Berkoff’s belief has remained constant, even if results have wavered. She was stung not to win a national title in 2023, as Virginia’s Gretchen Walsh usurped her records in the 100 back. She added two NCAA silver medals in relays—while finishing fifth in a best time (46.87, the school record) in the 100 free and fifth in the 50 free—despite a season disrupted by illnesses.

She finally broke through in the 100 back at Trials in 2023, trailing only Smith’s U.S. Open record, in addition to another win over Smith in the 50 back. Her reward in Fukuoka was medley relay gold plus bronze in the 100, behind Kaylee McKeown and Smith.

The busy schedule means Berkoff is carefully plotting her goals for 2024. Written in boldest ink is the one she’s held since age 5, accessible only through Olympic Trials. The NCAA season will serve as a steppingstone, her fifth year already a bonus she didn’t expect, but one she jumped at as soon as it was presented. Raleigh was going to be her home base for 2024 prep anyway, and she could see herself staying there for a run at the 2028 Olympic Games.

Whatever happens in the NCAA pool this year—and Berkoff has been setting quick in-season times—will be the prologue. Most important is that Berkoff knows the swimmer who will get behind the blocks in Indianapolis in June is wiser, faster and more equipped to handle the physical and emotional challenges than that one from Omaha three summers ago.

“It’s a world of difference,” she said. “I knew I had a chance in 2021, but I feel so much more prepared now.
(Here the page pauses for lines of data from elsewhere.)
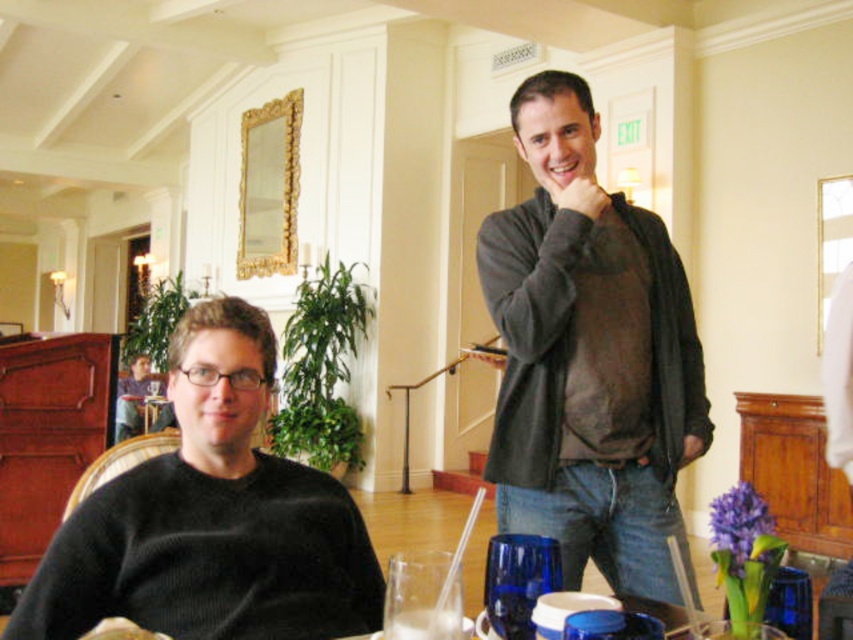
Question: Which of the following is the closest to the observer?

Choices:
 (A) (100, 634)
 (B) (231, 429)
 (C) (490, 262)

Answer: (A)

Question: Is dark gray sweater at upper right to the right of black matte sweater at left from the viewer's perspective?

Choices:
 (A) no
 (B) yes

Answer: (B)

Question: Does dark gray sweater at upper right have a larger size compared to white matte bread at lower left?

Choices:
 (A) no
 (B) yes

Answer: (B)

Question: Which point is farther to the camera?

Choices:
 (A) white matte bread at lower left
 (B) dark gray sweater at upper right
 (C) black matte sweater at left

Answer: (B)

Question: Which point is closer to the camera?

Choices:
 (A) [640, 324]
 (B) [109, 624]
I just feel like I’m so much better and handling pressure. Even at World Champs Trials last year, it’s never happened before, but for some reason, I was not nervous before the 100 back. I just knew I was going to make it.

“I just feel like my mindset has really changed, and even if I wasn’t certain of what was going to happen, I was confident I was doing everything in my power to be the best I could be.”